PROVIDED PASSAGE:
----
Everything is about ice these days, what with the Winter Olympics in full swing. Concerns that the temperatures at the mountain venue of Sochi would be problematically high have panned out; the lower parts of the downhill slopes are slushy and the bottom of the half-pipe is all bumbly wumply. Injuries and lost medal opportunities are mounting up every day, in part caused by the unusual “Spring” conditions.

We all know the Arctic Vortex has been sitting on the middle of North America, and this has caused near zero F temperatures, often as low as -20F, here in central Minnesota. The same weather pattern has been bringing interesting storms across the American South, including, apparently, a nasty ice storm for Georgia (the state, not the Republic) tonight. Meanwhile we hear of very warm weather in Alaska and Eurasia.

So, if the Polar Vortex is here in the Twin Cities (plus or minus some 1,500 miles or so), what is going on in the Arctic? Is the sea ice at a relatively low level at this time of year when it should be reaching a maximum? How have the temperatures been, say, in Greenland?
----
[Extracted records]
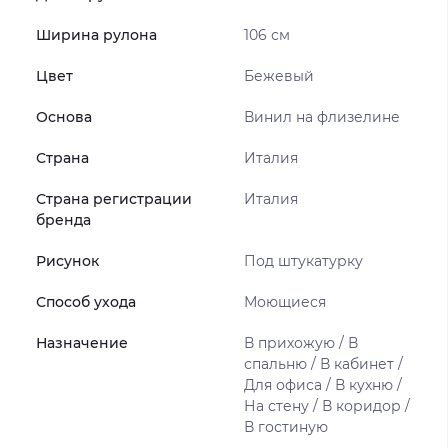
Ширина рулона
106 см
Цвет
Бежевый
Основа
Винил на флизелине
Страна
Италия
Страна регистрации
Италия
бренда
Рисунок
Под штукатурку
Способ ухода
Моющиеся
Назначение
В прихожую / В
спальню / В кабинет /
Для офиса / В кухню /
На стену / В коридор /
В гостиную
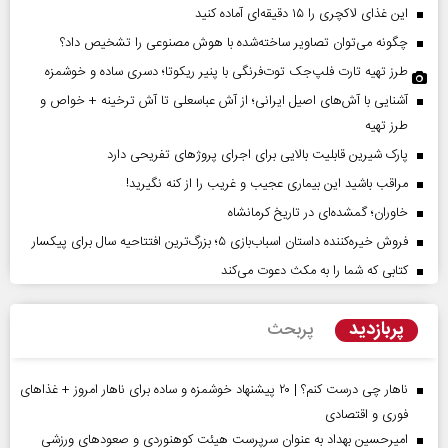
این غذای لاکچری را ۱۵ دقیقه‌ای آماده کنید
چگونه می‌توان تصاویر ساخته‌شده با هوش مصنوعی را تشخیص داد؟
طرز تهیه تارت فلپ‌جک توت‌فرنگی با پنیر ریکوتا؛ دسری ساده و خوشمزه
آشنایی با آش‌های اصیل ایرانی؛ از آش عباسعلی تا آش ترخینه + خواص و
طرز تهیه
پارک شیرین قابلیت‌ بالایی برای اجرای پروژهای تفریحی دارد
مراقب باشید این بیماری عجیب و غریب را از کنه نگیرید!
خاوران؛ گمشده‌ای در تاریخ کرمانشاه
فروش خیره‌کننده داستان اسباب‌بازی ۵؛ بزرگ‌ترین افتتاحیه سال برای پیکسار
کتابی که شما را به مکث دعوت می‌کند
پربازدید
پربحث
ناهار چی درست کنم؟ | ۲۰ پیشنهاد خوشمزه و ساده برای ناهار امروز + غذاهای
فوری و اقتصادی
امیرحسین بهداد به عنوان سرپرست هیئت کوهنوردی و صعودهای ورزشی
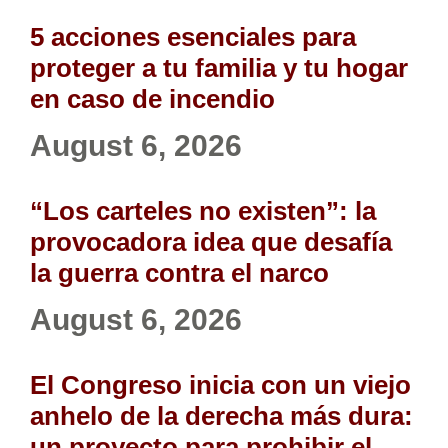
5 acciones esenciales para
proteger a tu familia y tu hogar
en caso de incendio
August 6, 2026
“Los carteles no existen”: la
provocadora idea que desafía
la guerra contra el narco
August 6, 2026
El Congreso inicia con un viejo
anhelo de la derecha más dura:
un proyecto para prohibir el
----
THINGS TO DO:
• A. Name every U.S. state mentioned in the passage about ice and weather.
• B. In the rows, swap "August 6, 2026" for "6 de agosto de 2026" everywhere from the line containing "این غذای لاکچری را ۱۵ دقیقه‌ای آماده کنید" down to the end of the rows. Return only those lines and leave out the pictures.
The passage about ice and weather and the rows are unrelated to each other.

PER-TASK ANSWERS:
• A. Minnesota, Georgia, Alaska

• B.
این غذای لاکچری را ۱۵ دقیقه‌ای آماده کنید
چگونه می‌توان تصاویر ساخته‌شده با هوش مصنوعی را تشخیص داد؟
طرز تهیه تارت فلپ‌جک توت‌فرنگی با پنیر ریکوتا؛ دسری ساده و خوشمزه
آشنایی با آش‌های اصیل ایرانی؛ از آش عباسعلی تا آش ترخینه + خواص و
طرز تهیه
پارک شیرین قابلیت‌ بالایی برای اجرای پروژهای تفریحی دارد
مراقب باشید این بیماری عجیب و غریب را از کنه نگیرید!
خاوران؛ گمشده‌ای در تاریخ کرمانشاه
فروش خیره‌کننده داستان اسباب‌بازی ۵؛ بزرگ‌ترین افتتاحیه سال برای پیکسار
کتابی که شما را به مکث دعوت می‌کند
پربازدید
پربحث
ناهار چی درست کنم؟ | ۲۰ پیشنهاد خوشمزه و ساده برای ناهار امروز + غذاهای
فوری و اقتصادی
امیرحسین بهداد به عنوان سرپرست هیئت کوهنوردی و صعودهای ورزشی
5 acciones esenciales para
proteger a tu familia y tu hogar
en caso de incendio
6 de agosto de 2026
“Los carteles no existen”: la
provocadora idea que desafía
la guerra contra el narco
6 de agosto de 2026
El Congreso inicia con un viejo
anhelo de la derecha más dura:
un proyecto para prohibir el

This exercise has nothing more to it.